In the data below, find the line with "684 126 8836" and the line with "397 297 337", then restate both and every line between them exactly, minus the pictures.

----

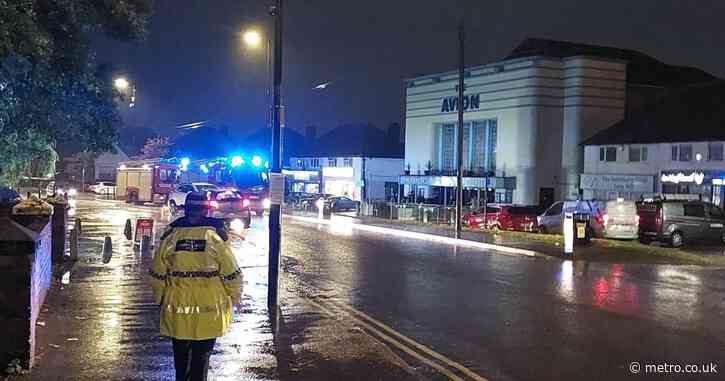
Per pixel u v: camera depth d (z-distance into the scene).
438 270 18.14
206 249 6.25
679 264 20.19
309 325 10.78
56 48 11.60
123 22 12.12
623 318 11.72
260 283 15.09
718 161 40.00
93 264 17.22
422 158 60.19
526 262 20.36
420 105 60.38
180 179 52.75
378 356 8.94
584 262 20.45
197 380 6.35
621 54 57.91
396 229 32.28
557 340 9.98
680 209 26.16
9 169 14.53
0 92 11.05
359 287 14.93
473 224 36.72
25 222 12.90
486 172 53.12
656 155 43.72
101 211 42.34
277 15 12.25
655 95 53.56
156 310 11.41
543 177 50.19
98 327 10.11
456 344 9.67
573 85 50.00
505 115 51.69
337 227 35.03
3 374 7.59
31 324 7.75
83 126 13.12
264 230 30.38
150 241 21.22
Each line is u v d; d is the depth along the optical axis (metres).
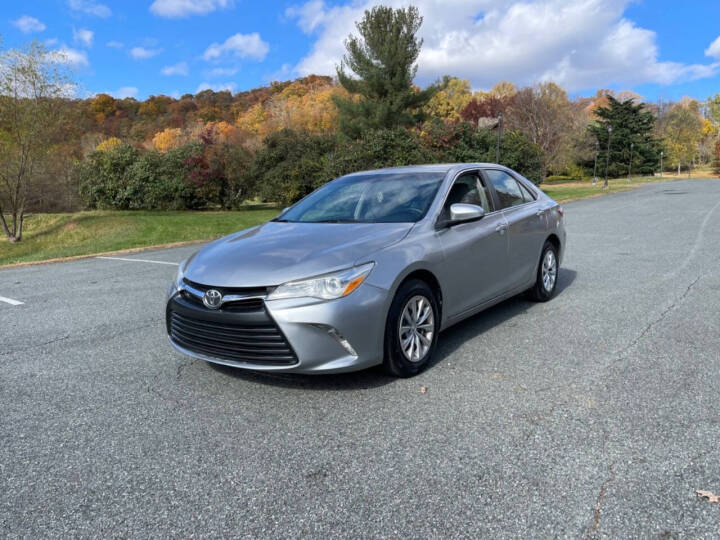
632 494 2.27
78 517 2.27
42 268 9.94
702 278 6.41
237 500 2.35
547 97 49.12
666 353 3.94
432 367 3.85
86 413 3.32
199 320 3.43
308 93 82.31
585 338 4.37
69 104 18.64
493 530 2.07
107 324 5.50
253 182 26.52
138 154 28.19
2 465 2.71
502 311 5.34
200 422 3.13
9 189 18.62
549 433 2.82
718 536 1.99
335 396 3.40
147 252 11.84
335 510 2.24
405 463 2.59
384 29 30.22
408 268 3.54
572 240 10.46
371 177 4.91
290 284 3.20
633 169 63.03
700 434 2.74
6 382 3.92
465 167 4.79
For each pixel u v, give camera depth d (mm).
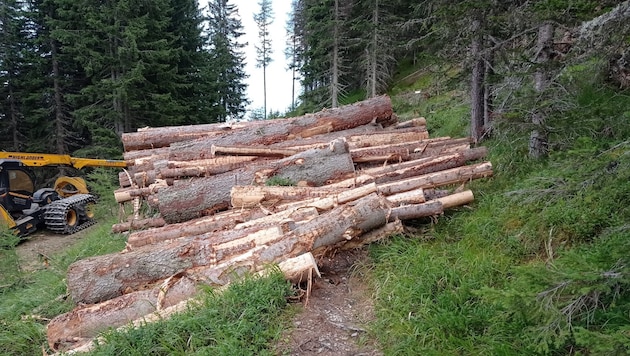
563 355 2742
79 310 4066
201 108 22453
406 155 6949
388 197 5395
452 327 3328
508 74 5180
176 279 4281
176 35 21859
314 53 20250
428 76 17438
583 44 3965
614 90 5871
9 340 4289
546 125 4930
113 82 16344
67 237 11078
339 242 4617
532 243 4273
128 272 4473
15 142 19938
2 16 19016
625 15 3324
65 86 19391
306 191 5902
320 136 8023
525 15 5684
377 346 3387
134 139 9141
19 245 10352
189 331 3447
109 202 12492
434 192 5734
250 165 6781
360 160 6895
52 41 18484
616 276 2275
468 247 4617
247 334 3369
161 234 5582
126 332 3592
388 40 17734
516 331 3055
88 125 16812
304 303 3949
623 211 3760
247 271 4121
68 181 12781
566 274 2361
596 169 2982
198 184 6383
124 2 16375
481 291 2670
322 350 3338
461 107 12195
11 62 19406
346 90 21891
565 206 4262
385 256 4633
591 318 2668
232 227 5414
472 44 7762
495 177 6160
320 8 19500
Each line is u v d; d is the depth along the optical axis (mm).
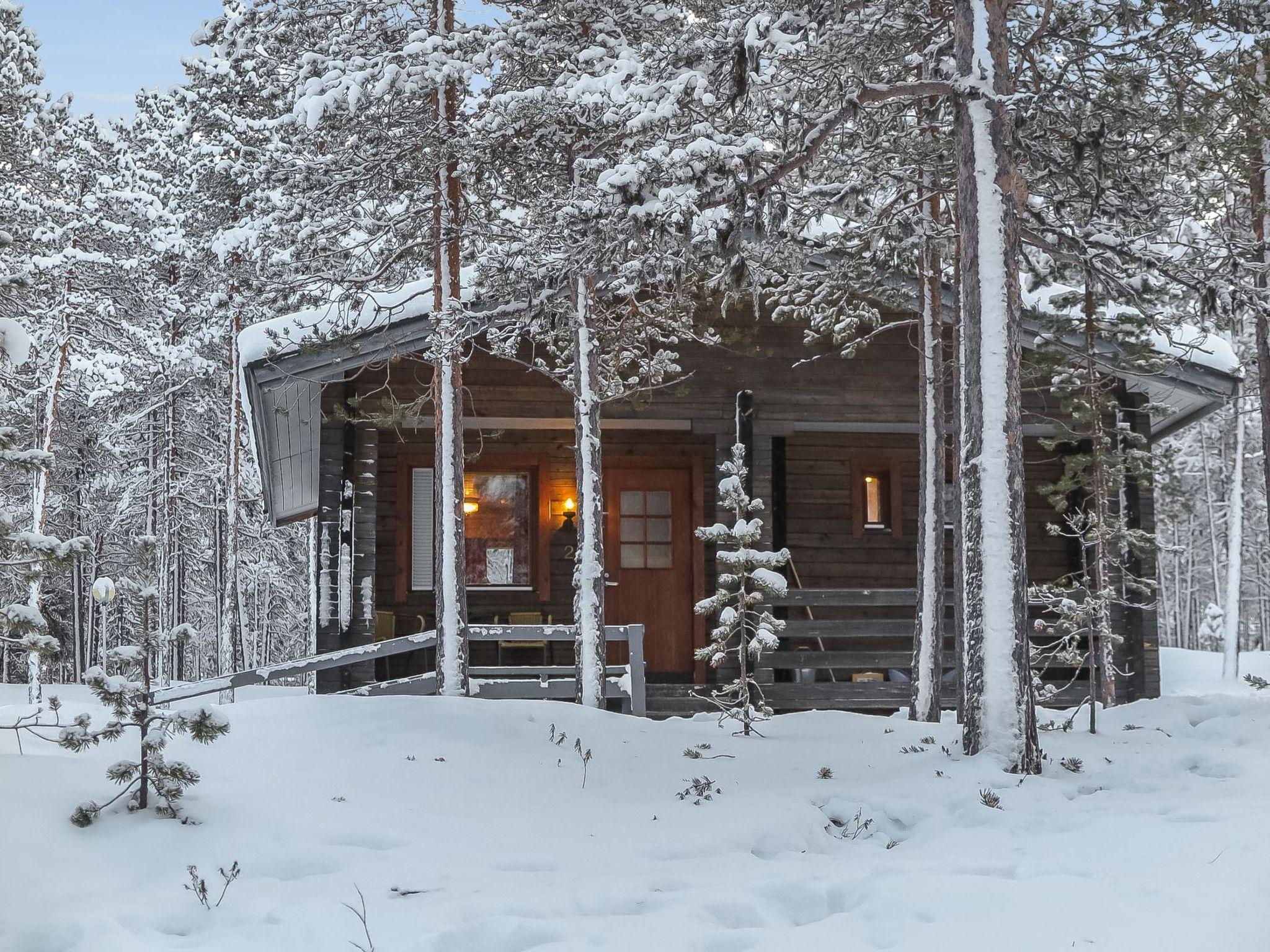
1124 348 13062
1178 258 11586
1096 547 13523
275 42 11875
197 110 22312
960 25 8805
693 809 7039
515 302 11312
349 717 9172
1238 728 9266
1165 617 48625
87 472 31109
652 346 14164
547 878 5371
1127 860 5316
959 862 5387
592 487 11297
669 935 4375
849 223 12406
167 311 25859
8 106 27109
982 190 8508
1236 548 28828
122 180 26938
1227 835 5531
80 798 6086
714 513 15484
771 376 14305
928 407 12133
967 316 8508
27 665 30375
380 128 11367
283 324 12359
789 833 6375
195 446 29281
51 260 24031
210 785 6852
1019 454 8305
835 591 13750
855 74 9328
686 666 15297
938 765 8008
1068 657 10102
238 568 25375
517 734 9125
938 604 11828
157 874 5301
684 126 8836
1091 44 9875
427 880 5305
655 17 11266
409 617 14758
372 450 13586
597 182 9016
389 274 12375
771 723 10562
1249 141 11578
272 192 15016
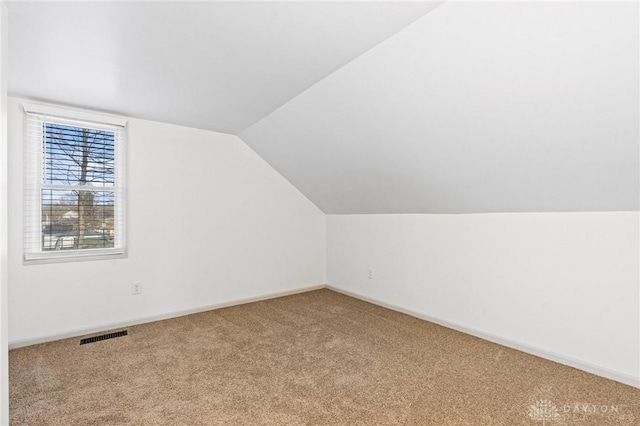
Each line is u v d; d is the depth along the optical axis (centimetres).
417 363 220
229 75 209
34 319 250
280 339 260
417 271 317
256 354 233
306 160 328
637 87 132
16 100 244
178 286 318
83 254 274
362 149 266
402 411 168
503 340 250
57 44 173
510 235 247
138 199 296
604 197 192
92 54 184
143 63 195
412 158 246
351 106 225
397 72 182
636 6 109
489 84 162
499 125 181
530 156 190
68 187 268
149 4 140
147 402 175
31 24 154
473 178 233
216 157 340
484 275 263
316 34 163
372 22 152
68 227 270
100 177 284
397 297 337
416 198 294
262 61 191
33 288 250
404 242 330
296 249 405
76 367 213
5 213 142
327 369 212
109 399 178
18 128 245
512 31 134
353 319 309
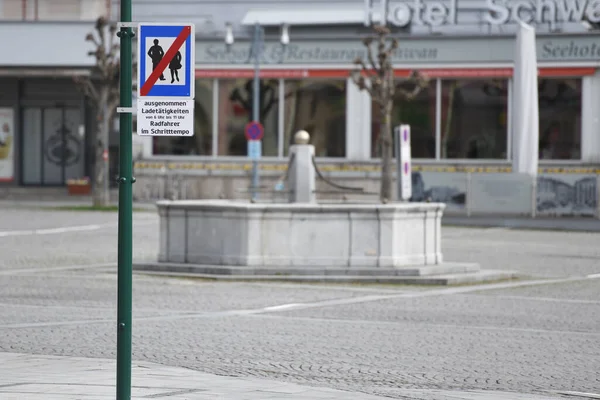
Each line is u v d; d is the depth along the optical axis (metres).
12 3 105.75
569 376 24.03
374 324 32.28
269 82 97.38
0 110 108.56
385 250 44.97
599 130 92.19
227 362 25.23
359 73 95.81
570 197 84.25
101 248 57.03
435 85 94.75
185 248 46.06
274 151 97.50
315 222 44.88
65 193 105.94
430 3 95.44
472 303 37.75
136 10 105.44
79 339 28.41
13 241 60.28
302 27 100.88
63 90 108.62
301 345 28.09
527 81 80.44
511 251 59.34
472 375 24.02
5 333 29.41
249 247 44.78
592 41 92.00
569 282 45.00
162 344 27.83
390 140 88.19
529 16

----

Exercise output:
684 126 8836
1091 44 9875
427 880 5305
655 17 11266
409 617 14758
372 450 13586
597 182 9016
389 274 12375
771 723 10562
1249 141 11578
272 192 15016
Each line is u v d; d is the depth along the optical axis (centimetres).
417 363 220
229 75 209
34 319 250
280 339 260
417 271 317
256 354 233
306 160 328
637 87 132
16 100 244
178 286 318
83 254 274
362 149 266
402 411 168
503 340 250
57 44 173
510 235 247
138 199 296
604 197 192
92 54 184
143 63 195
412 158 246
351 106 225
397 72 182
636 6 109
489 84 162
499 125 181
530 156 190
68 187 268
149 4 140
147 402 175
31 24 154
473 178 233
216 157 340
484 275 263
316 34 163
372 22 152
68 227 270
100 177 284
397 297 337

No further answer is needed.